Un autre problème concernant cette transmission du savoir, c’est de savoir s’il est possible de faire une communication non directive, pour favoriser un consentement libre et éclairé de la part du patient. Beaucoup de psychanalystes prétendent que c’est impossible. Le médecin est un homme et malgré tous ses efforts pour être le plus objectif et neutre possible, il est évidemment marqué par ses propres convictions, par sa façon de se situer par rapport à la vie et à la mort, par rapport à la maladie ou au handicap, et par rapport à la société. En outre, son savoir scientifique lui donne un pouvoir. Pour toutes ces raisons, le médecin est toujours et nécessairement codécideur. Il doit promouvoir autant que possible l’autonomie de son patient, mais il doit aussi jouer une fonction d’autorité. Et cette fonction d’autorité consiste à aider à dépasser l’angoisse, à dépasser la réaction spontanée du patient pour cheminer petit à petit vers une décision mûre et autonome. Quelle que soit la décision, il doit assurer un accompagnement et un soutien, et ne pas se cloisonner dans son rôle d’expert scientifique. C’est très important, et en même temps très difficile à réaliser.


En conclusion


Ces quelques réflexions sur les liens entre le savoir et la responsabilité montrent qu’il n’est pas dénué de sens d’adopter une position qui prône le savoir ou au contraire la réserve vis-à-vis du savoir. Comme association d’éducation permanente, Couples et Familles opte plutôt pour le savoir, comme élément indispensable pour une attitude critique et une décision éthique autonome. Mais le savoir scientifique ne suffit pas, il doit être accompagné d’une parole capable de faire du sens et de promouvoir la solidarité.
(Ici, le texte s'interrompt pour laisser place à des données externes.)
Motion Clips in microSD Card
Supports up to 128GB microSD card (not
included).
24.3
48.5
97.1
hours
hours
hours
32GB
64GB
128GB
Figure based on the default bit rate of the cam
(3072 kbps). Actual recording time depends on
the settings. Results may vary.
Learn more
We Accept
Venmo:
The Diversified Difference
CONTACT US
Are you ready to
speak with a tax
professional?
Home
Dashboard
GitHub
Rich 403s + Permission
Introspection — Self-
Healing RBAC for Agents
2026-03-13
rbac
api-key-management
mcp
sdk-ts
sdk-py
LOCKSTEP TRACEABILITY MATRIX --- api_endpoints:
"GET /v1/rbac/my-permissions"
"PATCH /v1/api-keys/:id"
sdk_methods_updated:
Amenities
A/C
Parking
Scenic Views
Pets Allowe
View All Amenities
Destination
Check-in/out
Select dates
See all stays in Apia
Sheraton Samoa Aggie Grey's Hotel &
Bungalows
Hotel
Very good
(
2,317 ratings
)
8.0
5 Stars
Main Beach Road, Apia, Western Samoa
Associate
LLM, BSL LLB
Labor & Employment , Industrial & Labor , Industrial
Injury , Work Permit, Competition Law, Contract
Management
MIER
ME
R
C’est très difficile de défendre, en matière de bioéthique, des critères inspirés par une grande attention à la fragilité et à la vulnérabilité, et de vivre et de promouvoir au plan social et politique une conception de la société construite sur des critères utilitaristes et de compétition. Nous vivons pourtant dans une société où il y a de plus en plus des critères utilitaristes et de compétition. On ne peut donc penser la bioéthique comme une zone isolée. Elle s’inscrit dans un tissu social dont il faut tenir compte.

 

 

 


 

[1] Cette analyse a été rédigée sur base d’une conférence donnée par Joseph Duchêne pour le R’Atelier à Malonne. Joseph Duchêne est professeur émérite à l’Université de Namur et ancien membre du Comité national de bioéthique. Il a fondé le Centre Interdisciplinaire Droit Ethique et Science de la santé. Le texte a été retranscrit par Audrey Dessy et mis en forme par José Gérard.